Ein essenzielles Stichwort lautet Erwartungsmanagement: Wissen Käufer von vornherein, was sie erwartet, gibt es keinen Grund für eine Rücksendung. Dazu gehören beispielsweise eine wahrheitsgetreue Bebilderung der Ware, korrekte Angabe von Größen und möglichst detaillierte Produktbeschreibungen.

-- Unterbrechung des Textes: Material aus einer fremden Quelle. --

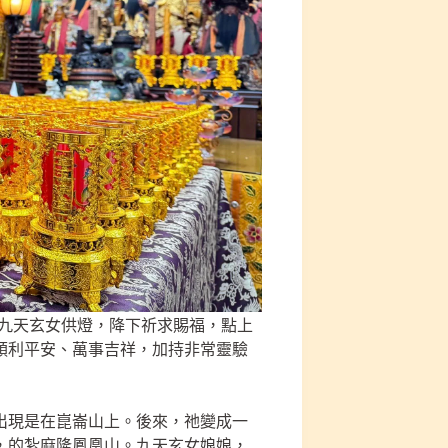
-九天玄女供燈，降下祈求賜福，點上
順利平安、萬事吉祥，加持非常靈驗
出現是在崑崙山上。後來，祂變成一
，的紮麻隆鳳凰山。九天玄女娘娘，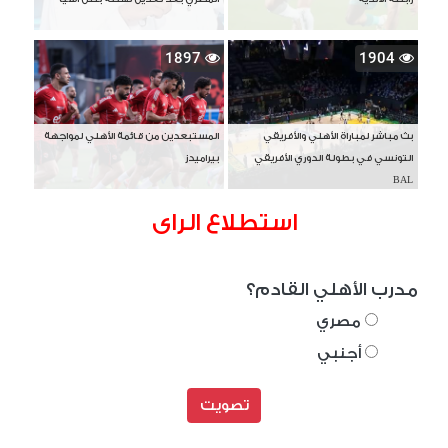
1897
1904
بث مباشر لمباراة الأهلي والأفريقي
المستبعدين من قائمة الأهلي لمواجهة
التونسي في بطولة الدوري الأفريقي
بيراميدز
BAL
استطلاع الراى
مدرب الأهلي القادم؟
مصري
أجنبي
تصويت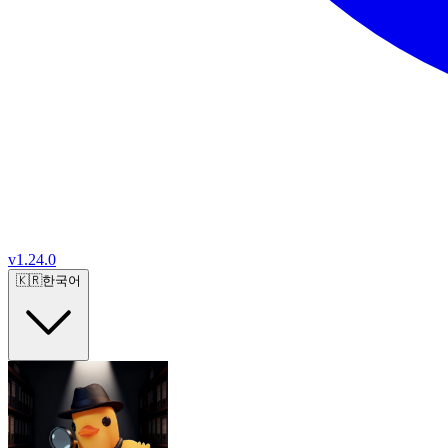
v
1.24.0
🇰🇷
한국어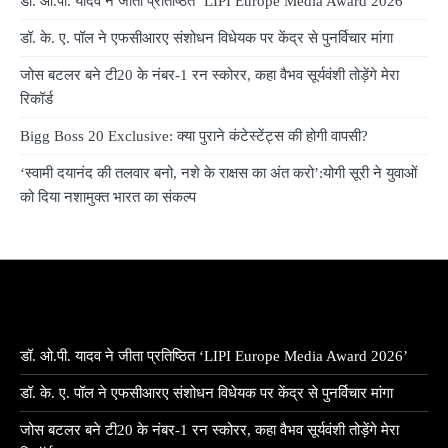
डॉ. ओ.पी. यादव ने जीता प्रतिष्ठित ‘LIPI Europe Media Award 2026’
डॉ. के. ए. पॉल ने एफसीआरए संशोधन विधेयक पर केंद्र से पुनर्विचार मांगा
जोस बटलर बने टी20 के नंबर-1 रन स्कोरर, कहा वैभव सूर्यवंशी तोड़ेंगे मेरा
रिकॉर्ड
Bigg Boss 20 Exclusive: क्या पुराने कंटेस्टेंट्स की होगी वापसी?
‘स्वामी दयानंद की तलवार बनो, नशे के राक्षस का अंत करो’:योगी सूरी ने युवाओं
को दिया नशामुक्त भारत का संकल्प
डॉ. ओ.पी. यादव ने जीता प्रतिष्ठित ‘LIPI Europe Media Award 2026’
डॉ. के. ए. पॉल ने एफसीआरए संशोधन विधेयक पर केंद्र से पुनर्विचार मांगा
जोस बटलर बने टी20 के नंबर-1 रन स्कोरर, कहा वैभव सूर्यवंशी तोड़ेंगे मेरा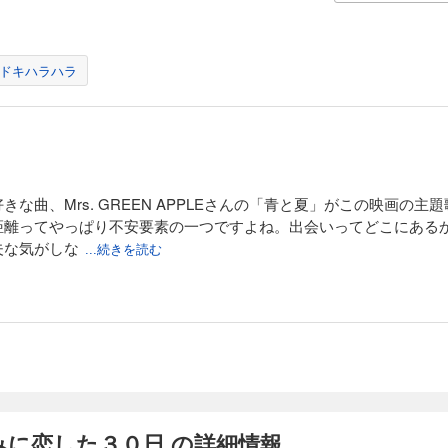
ドキハラハラ
な曲、Mrs. GREEN APPLEさんの「青と夏」がこの映画の
距離ってやっぱり不安要素の一つですよね。出会いってどこにある
夫な気がしな
...続きを読む
みに恋した３０日 の詳細情報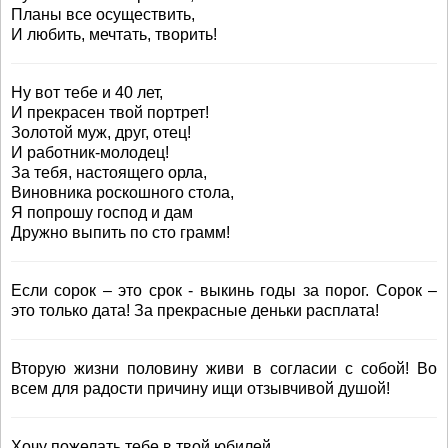
Планы все осуществить,
И любить, мечтать, творить!
Ну вот тебе и 40 лет,
И прекрасен твой портрет!
Золотой муж, друг, отец!
И работник-молодец!
За тебя, настоящего орла,
Виновника роскошного стола,
Я попрошу господ и дам
Дружно выпить по сто грамм!
Если сорок – это срок - выкинь годы за порог. Сорок –
это только дата! За прекрасные деньки расплата!
Вторую жизни половину живи в согласии с собой! Во
всем для радости причину ищи отзывчивой душой!
Хочу пожелать тебе в твой юбилей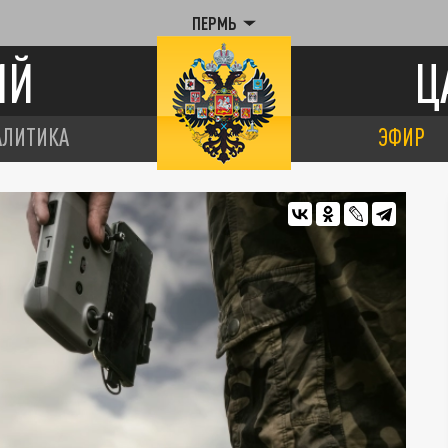
ПЕРМЬ
ИЙ
Ц
АЛИТИКА
ЭФИР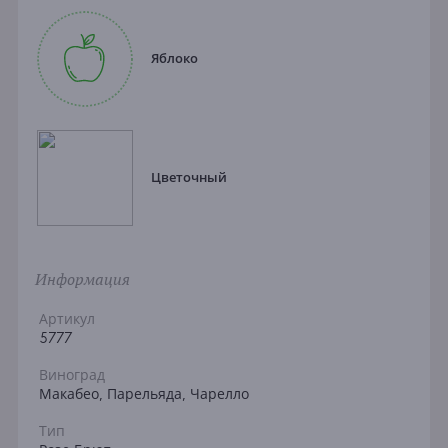
Яблоко
Цветочный
Информация
Артикул
5777
Виноград
Макабео, Парельяда, Чарелло
Тип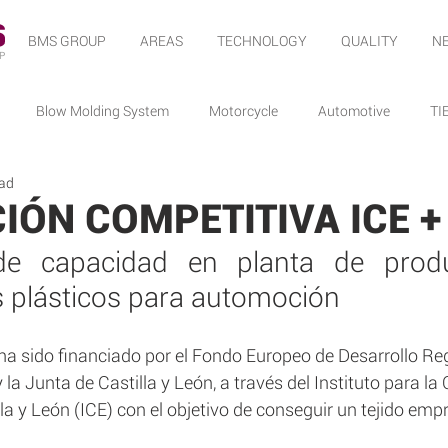
BMS GROUP
AREAS
TECHNOLOGY
QUALITY
N
P
Blow Molding System
Motorcycle
Automotive
TI
ead
IÓN COMPETITIVA ICE +
de capacidad en planta de produ
plásticos para automoción
 ha sido financiado por el Fondo Europeo de Desarrollo Re
 la Junta de Castilla y León, a través del Instituto para la
la y León (ICE) con el objetivo de conseguir un tejido emp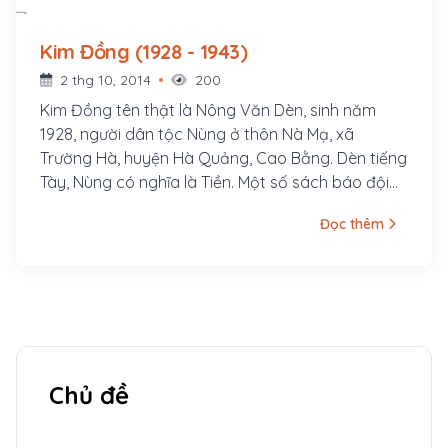
Kim Đồng (1928 - 1943)
2 thg 10, 2014
200
Kim Đồng tên thật là Nông Văn Dèn, sinh năm
1928, người dân tộc Nùng ở thôn Nà Mạ, xã
Trường Hà, huyện Hà Quảng, Cao Bằng. Dèn tiếng
Tày, Nùng có nghĩa là Tiền. Một số sách báo đội
mũ cho chữ Dèn thành chữ Dền. Trong khi Dền
Đọc thêm
không có nghĩa gì cả. Có thể khi sinh Dền, bố mẹ
Dền mong đứa con trai của mình sau này sẽ có
cuộc sống tốt, có nhiều tiền bạc nên mới đặt tên
như vậy. Ngoài ra tên đó còn có ý nghĩa là đứa
con yêu, đứa con quý như tiền bạc vậy.
Chủ đề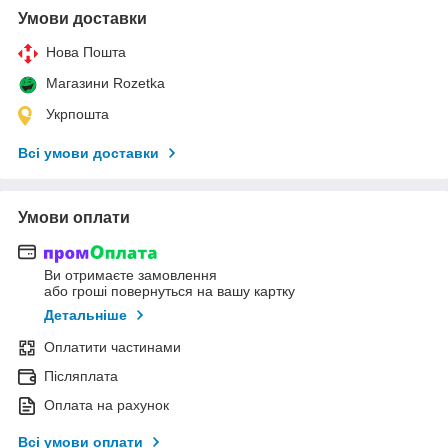
Умови доставки
Нова Пошта
Магазини Rozetka
Укрпошта
Всі умови доставки
Умови оплати
Ви отримаєте замовлення
або гроші повернуться на вашу картку
Детальніше
Оплатити частинами
Післяплата
Оплата на рахунок
Всі умови оплати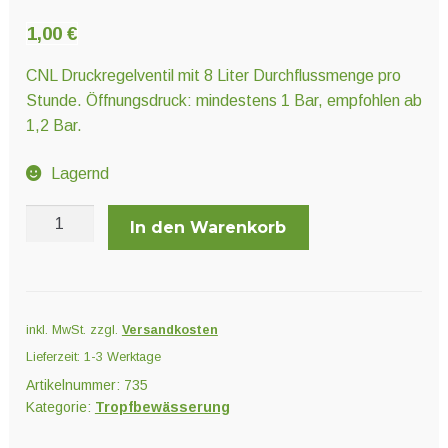
Unter
Pflanzenschutz und Biozide
öffnen
1,00
€
CNL Druckregelventil mit 8 Liter Durchflussmenge pro
Unter
Saatgut
Stunde. Öffnungsdruck: mindestens 1 Bar, empfohlen ab
öffnen
1,2 Bar.
Lagernd
Unter
Ernte und Verarbeitung
öffnen
CNL
In den Warenkorb
Druckregelventil
Gartengeräte
8
l/h
Unter
Menge
Sonstiges
inkl. MwSt.
zzgl.
Versandkosten
öffnen
Lieferzeit:
1-3 Werktage
Artikelnummer:
735
Kategorie:
Tropfbewässerung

Schnell, schneller, am schnellsten
Für Verärgerung und auch Frust über Paketboten sorgt vor allem der Quick-Commerce, welcher die Auslieferung von Online-Bestellungen innerhalb einer Stunde oder schneller verspricht. Hierbei wird auf sogenannte Dark Stores gesetzt, mobile oder stationäre Sammelpunkte für Waren in Innenstadtlagen oder Wohngebieten, in denen Produkte kurz zwischengelagert und dann auf emissionsarme Fahrzeuge umgeladen werden. Auch beim Quick-Commerce kann, wie beim E‑Commerce, das letzte Stück Weg bis zum Kunden noch optimiert werden, beispielsweise durch eine verbesserte Tourenplanung.
Dadurch könnten auch Emissionen eingespart werden. Dass Nachhaltigkeit den KEP-Diensten wichtig ist, zeigt der vermehrte Einsatz von Lastenfahrrädern und Elektrofahrzeugen. Dies ist aufgrund der kürzeren Strecken und erhöhter Stoppdichte bislang hauptsächlich in Großstädten und nicht in ländlichen Regionen umsetzbar. Und beim Thema Nachhaltigkeit muss nicht nur die letzte Meile neu gedacht werden. Auch die erste und mittlere Meile müssen mittelfristig effizienter gestaltet werden.
Jeroen Gehlen ist Mitgründer der internationalen Online-Transportmanagement-Plattform Wuunder und seit mehr als 20 Jahren im Bereich Versand und Logistik tätig. Für TNT/Fedex entwickelte er als Global Director Pick-up & Delivery Optimization and Innovation beispielsweise ein Framework für eine vollständig digitalisierte Plattform für die Echtzeitkommunikation.